De onder 3) genoemde noodzaak moet worden gezien als een dwingende maatschappelijke noodzaak (
pressing social need). Daarnaast is het vereist dat de inbreuk op de vrijheid van meningsuiting proportioneel is. Voor de beoordeling van de vraag of de beperking noodzakelijk is in een democratische samenleving, hebben de nationale autoriteiten een ruime beoordelingsvrijheid. Over het algemeen kan worden gesteld dat wanneer een uitlating als bijdrage aan een maatschappelijk debat moet worden gezien, een beperking daarvan schending van artikel 10 EVRM oplevert. In het geval een uitlating geen bijdrage levert aan een publiek debat is een beperking van de vrijheid van meningsuiting eerder geoorloofd.
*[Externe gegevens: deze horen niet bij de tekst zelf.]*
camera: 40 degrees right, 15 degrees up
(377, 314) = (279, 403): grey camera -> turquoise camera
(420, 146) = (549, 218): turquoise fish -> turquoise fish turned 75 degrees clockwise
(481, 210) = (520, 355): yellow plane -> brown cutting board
Het oordeel van de rechtbank ten aanzien van de uitlatingen van verdachte
De verdediging heeft aangevoerd dat verdachte zijn uitlatingen heeft gedaan in het kader van de artistieke uitingsvrijheid die hij als muzikant geniet en dat de vervolging door het Openbaar Ministerie inbreuk maakt op die vrijheid. De rechtbank stelt voorop dat de artistieke uitingsvrijheid (oftewel: het recht op vrijheid van meningsuiting), niet altijd beschermd wordt en dat deze onder de hiervoor genoemde voorwaarden mag worden beperkt.
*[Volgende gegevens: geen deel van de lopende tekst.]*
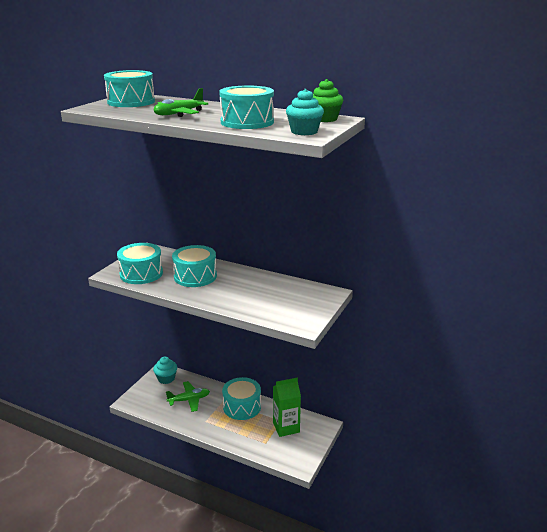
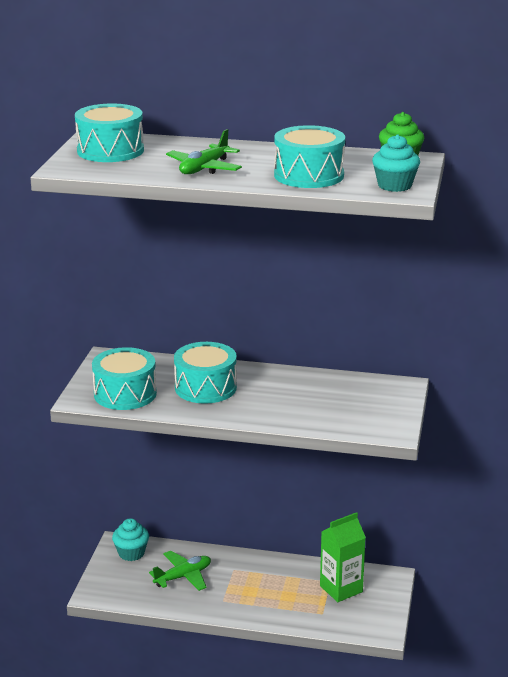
camera: 15 degrees left, 0 degrees up
(242, 406) = (265, 572): turquoise drum -> none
In rubriek 4 heeft de rechtbank geconcludeerd dat de video’s die verdachte heeft geplaatst/laten plaatsen opruiend zijn. Opruiing is strafbaar gesteld in artikel 131 WvSr zodat aan de eerst gestelde voorwaarde is voldaan. Ook aan de tweede voorwaarde is voldaan, nu deze beperking een geoorloofd doel dient, namelijk het voorkomen van strafbare feiten.
Eveneens is rechtbank van oordeel dat aan de derde voorwaarde is voldaan. Vooropgesteld moet worden dat verdachte met zijn uitlating de grens van het toelaatbare heeft overschreden. Dat maakt dat er een dwingende maatschappelijke noodzaak bestaat om het recht op vrijheid van meningsuiting te beperken. Bovendien kan de uitlating van verdachte niet worden beschouwd als een bijdrage aan een maatschappelijk debat. Dat maakt dat de beperking die met een veroordeling voor opruiing op de vrijheid van meningsuiting wordt aangebracht, geoorloofd is. Gelet op de conclusie dat het recht op vrijheid van meningsuiting van verdachte niet is geschonden, behoeft de vraag of de inbreuk op de uitingsvrijheid proportioneel is, geen verdere bespreking.